Stored records
%%
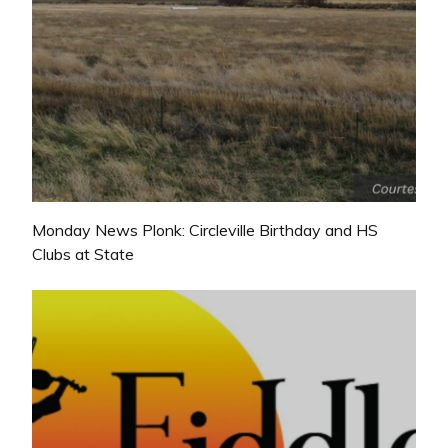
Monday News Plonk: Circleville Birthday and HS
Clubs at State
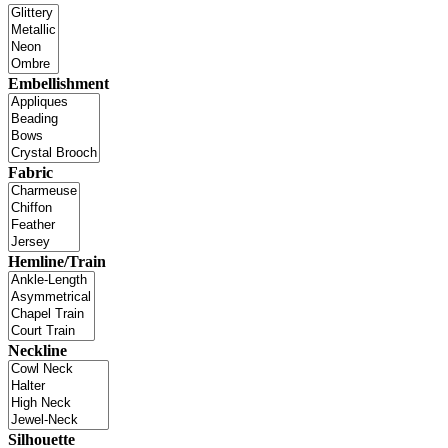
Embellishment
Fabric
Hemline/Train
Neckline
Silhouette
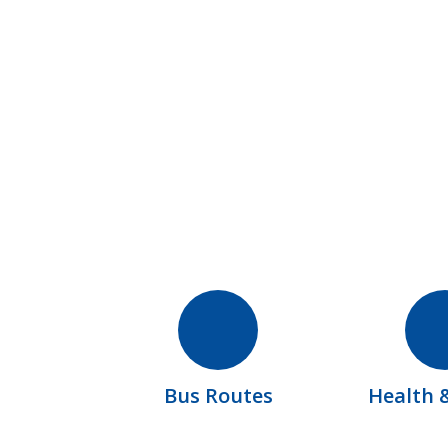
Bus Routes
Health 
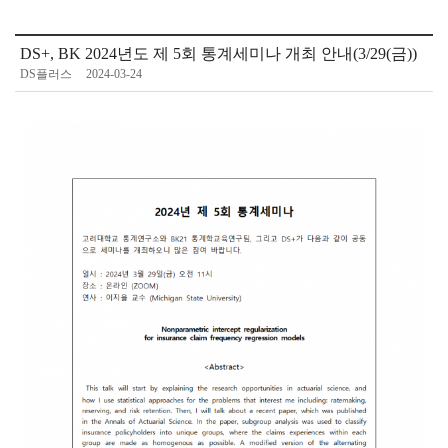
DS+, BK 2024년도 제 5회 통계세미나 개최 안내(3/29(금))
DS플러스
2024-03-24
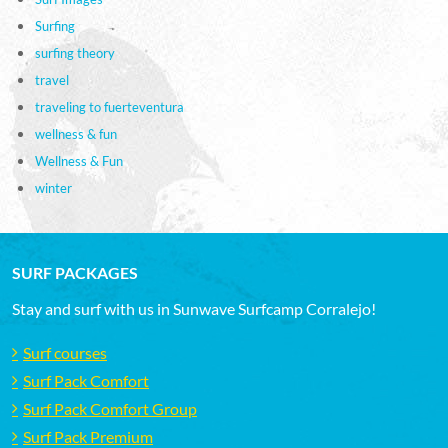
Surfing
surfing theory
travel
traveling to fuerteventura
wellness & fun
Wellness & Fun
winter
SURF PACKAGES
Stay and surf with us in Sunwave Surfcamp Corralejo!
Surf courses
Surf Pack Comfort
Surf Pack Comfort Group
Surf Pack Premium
%%
## Task directions
Go to the line that contains "DS+, BK 2024년도 제 5회 통계세미나 개최 안내(3/29(금))" and copy exactly from there through the last line of the records above, both included. Omit pictures.

## Task result
DS+, BK 2024년도 제 5회 통계세미나 개최 안내(3/29(금))
DS플러스
2024-03-24
Surfing
surfing theory
travel
traveling to fuerteventura
wellness & fun
Wellness & Fun
winter
SURF PACKAGES
Stay and surf with us in Sunwave Surfcamp Corralejo!
Surf courses
Surf Pack Comfort
Surf Pack Comfort Group
Surf Pack Premium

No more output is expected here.